Scale: Small model (1.5B parameters) and limited sample (25 problems) may not reflect behavior in larger reasoning models or non-math domains.

Design choices: Layer -4 selection based on heuristic rather than systematic sweep. Correction likely involves multi-layer circuits. Jaccard similarity threshold (0.5) is arbitrary.

Missing controls: No ablation on random/orthogonal directions to confirm specificity. No testing at other layers. No analysis of internal state during ablated generation to validate flexibility interpretation.

Mechanistic uncertainty: The flexibility mechanism interpretation is consistent with the ablation result but remains speculative. Alternative explanations include distributed multi-layer circuits, general noise artifacts from intervention, or disruption of context integration bottlenecks.

Future Directions

Validation: Control ablations on random directions and other layers. Bidirectional intervention (test if adding the direction reduces correction). Replication on symbolic logic, creative writing, and code generation tasks.

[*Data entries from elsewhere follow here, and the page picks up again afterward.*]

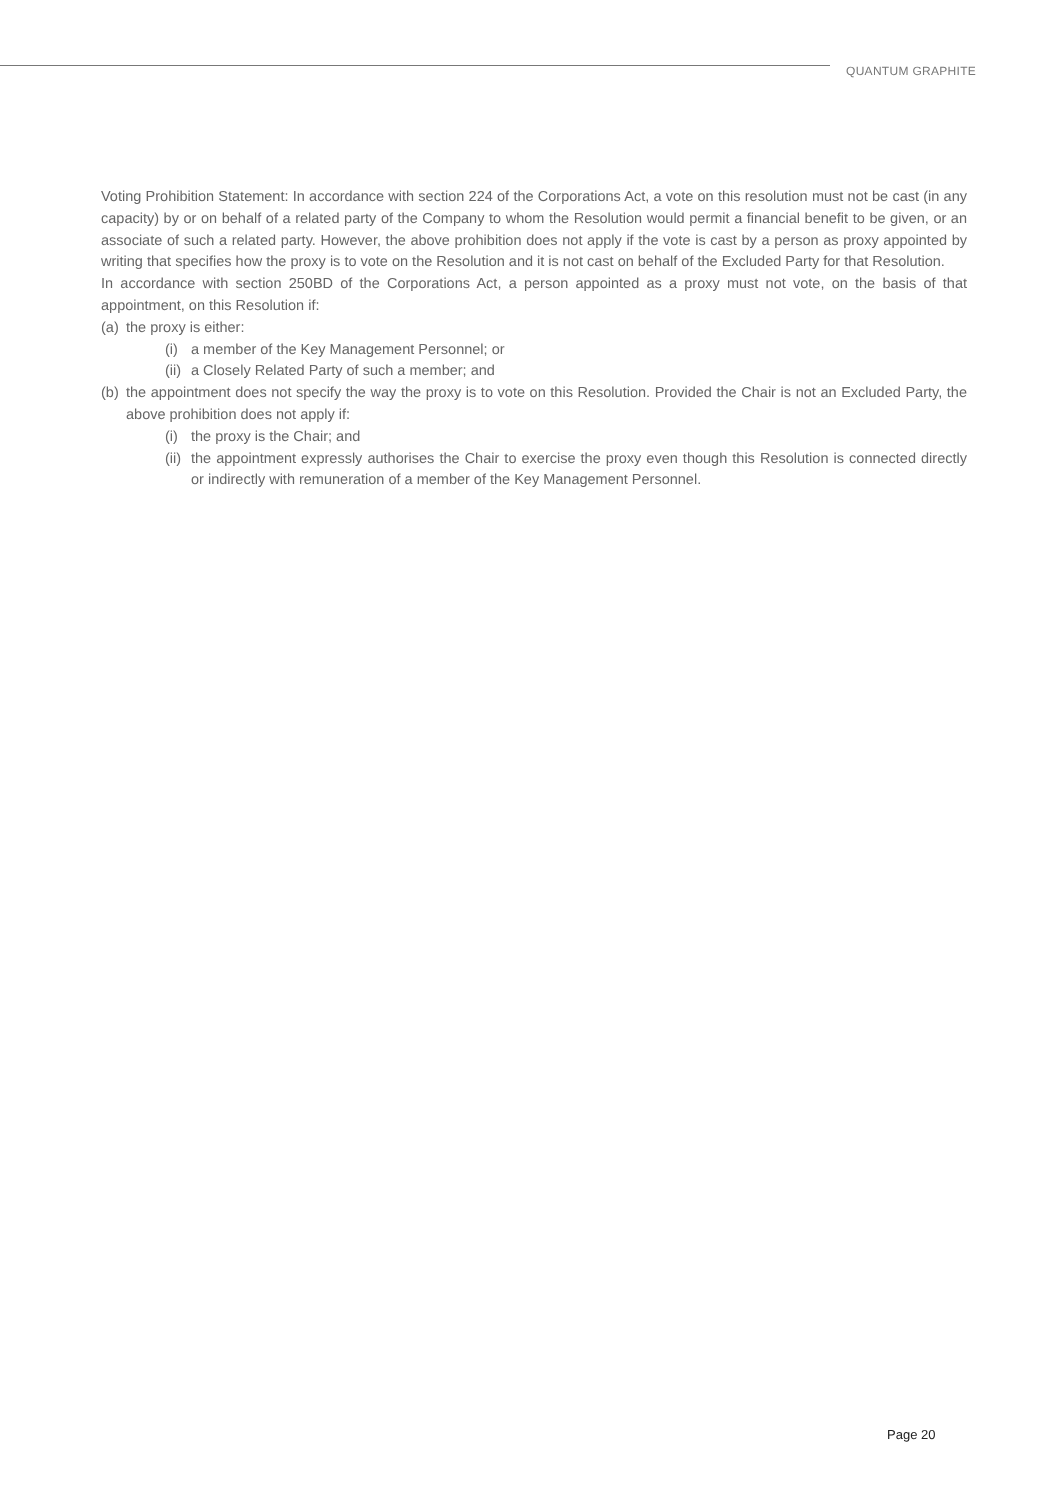QUANTUM GRAPHITE
Voting Prohibition Statement: In accordance with section 224 of the Corporations Act, a vote on this resolution must not be cast (in any capacity) by or on behalf of a related party of the Company to whom the Resolution would permit a financial benefit to be given, or an associate of such a related party. However, the above prohibition does not apply if the vote is cast by a person as proxy appointed by writing that specifies how the proxy is to vote on the Resolution and it is not cast on behalf of the Excluded Party for that Resolution.
In accordance with section 250BD of the Corporations Act, a person appointed as a proxy must not vote, on the basis of that appointment, on this Resolution if:
(a) the proxy is either:
(i) a member of the Key Management Personnel; or
(ii) a Closely Related Party of such a member; and
(b) the appointment does not specify the way the proxy is to vote on this Resolution. Provided the Chair is not an Excluded Party, the above prohibition does not apply if:
(i) the proxy is the Chair; and
(ii) the appointment expressly authorises the Chair to exercise the proxy even though this Resolution is connected directly or indirectly with remuneration of a member of the Key Management Personnel.
Page 20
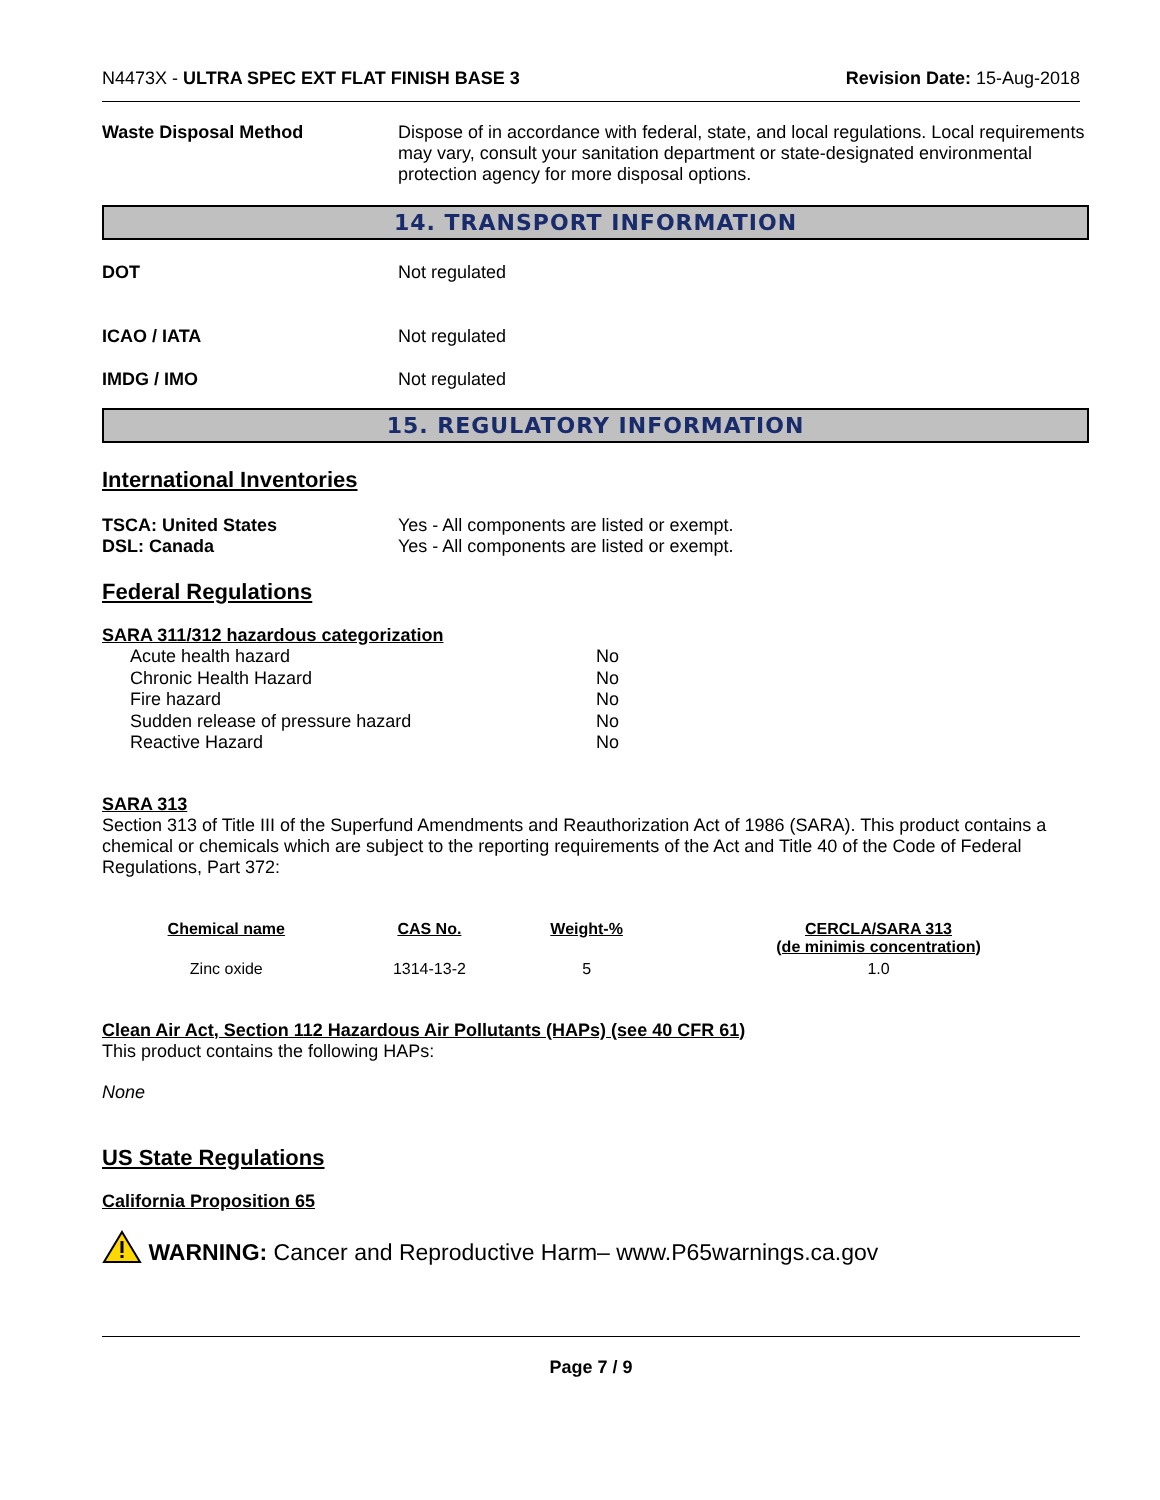N4473X - ULTRA SPEC EXT FLAT FINISH BASE 3 Revision Date: 15-Aug-2018
Waste Disposal Method
Dispose of in accordance with federal, state, and local regulations. Local requirements may vary, consult your sanitation department or state-designated environmental protection agency for more disposal options.
14. TRANSPORT INFORMATION
DOT Not regulated
ICAO / IATA Not regulated
IMDG / IMO Not regulated
15. REGULATORY INFORMATION
International Inventories
TSCA: United States Yes - All components are listed or exempt.
DSL: Canada Yes - All components are listed or exempt.
Federal Regulations
SARA 311/312 hazardous categorization
| Acute health hazard | No |
| Chronic Health Hazard | No |
| Fire hazard | No |
| Sudden release of pressure hazard | No |
| Reactive Hazard | No |
SARA 313
Section 313 of Title III of the Superfund Amendments and Reauthorization Act of 1986 (SARA). This product contains a chemical or chemicals which are subject to the reporting requirements of the Act and Title 40 of the Code of Federal Regulations, Part 372:
| Chemical name | CAS No. | Weight-% | CERCLA/SARA 313 (de minimis concentration) |
| --- | --- | --- | --- |
| Zinc oxide | 1314-13-2 | 5 | 1.0 |
Clean Air Act, Section 112 Hazardous Air Pollutants (HAPs) (see 40 CFR 61)
This product contains the following HAPs:
None
US State Regulations
California Proposition 65
WARNING: Cancer and Reproductive Harm– www.P65warnings.ca.gov
Page 7 / 9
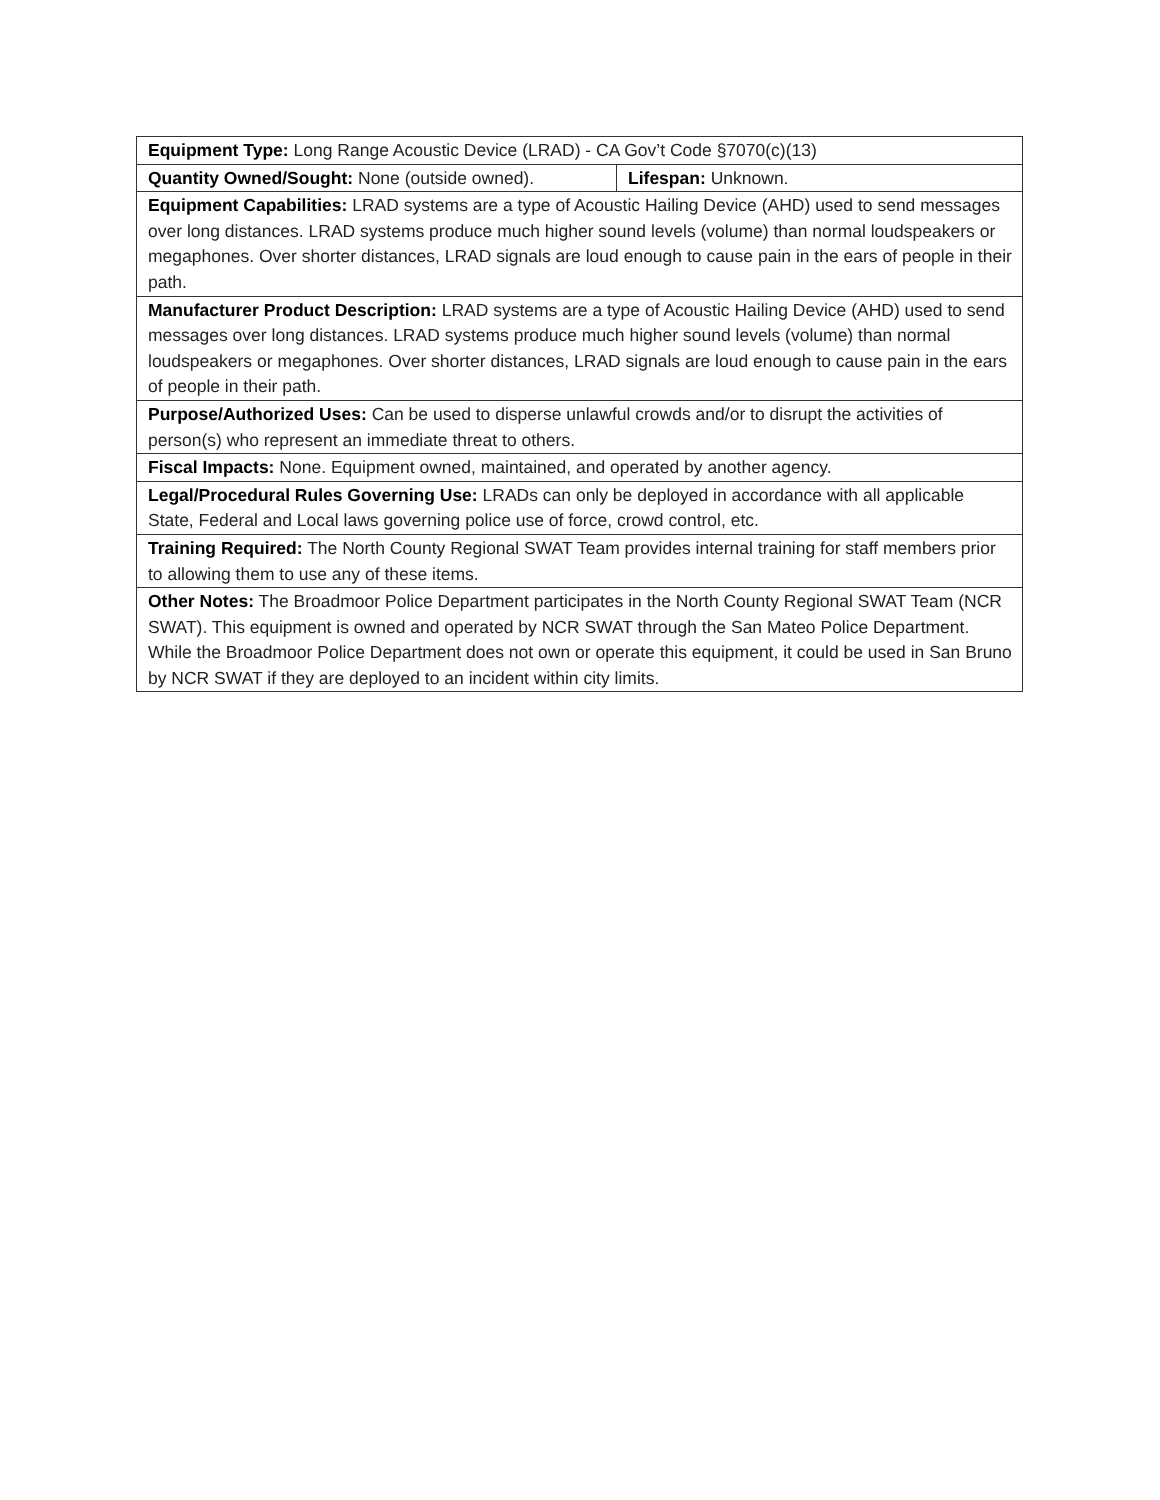| Equipment Type: Long Range Acoustic Device (LRAD) - CA Gov’t Code §7070(c)(13) | |
| Quantity Owned/Sought: None (outside owned). | Lifespan: Unknown. |
| Equipment Capabilities: LRAD systems are a type of Acoustic Hailing Device (AHD) used to send messages over long distances. LRAD systems produce much higher sound levels (volume) than normal loudspeakers or megaphones. Over shorter distances, LRAD signals are loud enough to cause pain in the ears of people in their path. | |
| Manufacturer Product Description: LRAD systems are a type of Acoustic Hailing Device (AHD) used to send messages over long distances. LRAD systems produce much higher sound levels (volume) than normal loudspeakers or megaphones. Over shorter distances, LRAD signals are loud enough to cause pain in the ears of people in their path. | |
| Purpose/Authorized Uses: Can be used to disperse unlawful crowds and/or to disrupt the activities of person(s) who represent an immediate threat to others. | |
| Fiscal Impacts: None. Equipment owned, maintained, and operated by another agency. | |
| Legal/Procedural Rules Governing Use: LRADs can only be deployed in accordance with all applicable State, Federal and Local laws governing police use of force, crowd control, etc. | |
| Training Required: The North County Regional SWAT Team provides internal training for staff members prior to allowing them to use any of these items. | |
| Other Notes: The Broadmoor Police Department participates in the North County Regional SWAT Team (NCR SWAT). This equipment is owned and operated by NCR SWAT through the San Mateo Police Department. While the Broadmoor Police Department does not own or operate this equipment, it could be used in San Bruno by NCR SWAT if they are deployed to an incident within city limits. | |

Mechanistic depth: Multi-layer sweep to map correction-related computations. Attribution analysis to identify what drives return-to-path if not this direction. Internal state examination during ablation to distinguish flexibility loss from context disruption.

Scaling: Testing on larger models (Qwen 32B, R1-70B, o1-mini) to validate findings at production scale.

Installation

pip install -r requirements.txt

Usage

Run behavioral characterization:

python run.py

Run mechanistic analysis only:

python run_mechanistic.py

Requirements

  • PyTorch
  • transformers
  • datasets
  • numpy
  • matplotlib
  • tqdm

See requirements.txt for full dependencies.